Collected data

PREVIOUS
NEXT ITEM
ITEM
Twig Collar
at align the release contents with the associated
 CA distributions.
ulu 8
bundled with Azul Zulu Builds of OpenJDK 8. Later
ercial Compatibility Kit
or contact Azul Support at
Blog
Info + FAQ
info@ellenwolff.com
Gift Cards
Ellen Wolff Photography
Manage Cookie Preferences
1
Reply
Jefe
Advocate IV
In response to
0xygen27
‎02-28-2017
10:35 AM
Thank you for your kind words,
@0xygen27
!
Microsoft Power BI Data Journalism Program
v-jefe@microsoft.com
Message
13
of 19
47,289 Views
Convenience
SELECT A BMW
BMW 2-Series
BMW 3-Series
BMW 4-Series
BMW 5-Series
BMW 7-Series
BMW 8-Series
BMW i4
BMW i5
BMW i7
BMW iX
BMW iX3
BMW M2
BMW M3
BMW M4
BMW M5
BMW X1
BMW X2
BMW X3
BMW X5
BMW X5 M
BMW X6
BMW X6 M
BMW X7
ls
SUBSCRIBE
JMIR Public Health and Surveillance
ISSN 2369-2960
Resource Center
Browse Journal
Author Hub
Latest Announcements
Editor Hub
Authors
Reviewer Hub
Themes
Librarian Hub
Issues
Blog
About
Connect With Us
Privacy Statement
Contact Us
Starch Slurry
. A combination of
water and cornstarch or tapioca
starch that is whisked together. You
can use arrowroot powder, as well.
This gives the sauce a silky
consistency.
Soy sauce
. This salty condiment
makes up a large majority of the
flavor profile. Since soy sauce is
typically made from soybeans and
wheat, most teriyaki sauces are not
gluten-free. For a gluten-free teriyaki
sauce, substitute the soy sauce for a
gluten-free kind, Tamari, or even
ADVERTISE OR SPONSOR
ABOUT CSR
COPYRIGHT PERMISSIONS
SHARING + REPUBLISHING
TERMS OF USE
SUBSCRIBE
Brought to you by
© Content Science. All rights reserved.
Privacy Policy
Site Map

■ TASK ■
Restate the data above exactly, keeping each word as it stands.

■ WRITTEN ANSWER ■
PREVIOUS
NEXT ITEM
ITEM
Twig Collar
at align the release contents with the associated
 CA distributions.
ulu 8
bundled with Azul Zulu Builds of OpenJDK 8. Later
ercial Compatibility Kit
or contact Azul Support at
Blog
Info + FAQ
info@ellenwolff.com
Gift Cards
Ellen Wolff Photography
Manage Cookie Preferences
1
Reply
Jefe
Advocate IV
In response to
0xygen27
‎02-28-2017
10:35 AM
Thank you for your kind words,
@0xygen27
!
Microsoft Power BI Data Journalism Program
v-jefe@microsoft.com
Message
13
of 19
47,289 Views
Convenience
SELECT A BMW
BMW 2-Series
BMW 3-Series
BMW 4-Series
BMW 5-Series
BMW 7-Series
BMW 8-Series
BMW i4
BMW i5
BMW i7
BMW iX
BMW iX3
BMW M2
BMW M3
BMW M4
BMW M5
BMW X1
BMW X2
BMW X3
BMW X5
BMW X5 M
BMW X6
BMW X6 M
BMW X7
ls
SUBSCRIBE
JMIR Public Health and Surveillance
ISSN 2369-2960
Resource Center
Browse Journal
Author Hub
Latest Announcements
Editor Hub
Authors
Reviewer Hub
Themes
Librarian Hub
Issues
Blog
About
Connect With Us
Privacy Statement
Contact Us
Starch Slurry
. A combination of
water and cornstarch or tapioca
starch that is whisked together. You
can use arrowroot powder, as well.
This gives the sauce a silky
consistency.
Soy sauce
. This salty condiment
makes up a large majority of the
flavor profile. Since soy sauce is
typically made from soybeans and
wheat, most teriyaki sauces are not
gluten-free. For a gluten-free teriyaki
sauce, substitute the soy sauce for a
gluten-free kind, Tamari, or even
ADVERTISE OR SPONSOR
ABOUT CSR
COPYRIGHT PERMISSIONS
SHARING + REPUBLISHING
TERMS OF USE
SUBSCRIBE
Brought to you by
© Content Science. All rights reserved.
Privacy Policy
Site Map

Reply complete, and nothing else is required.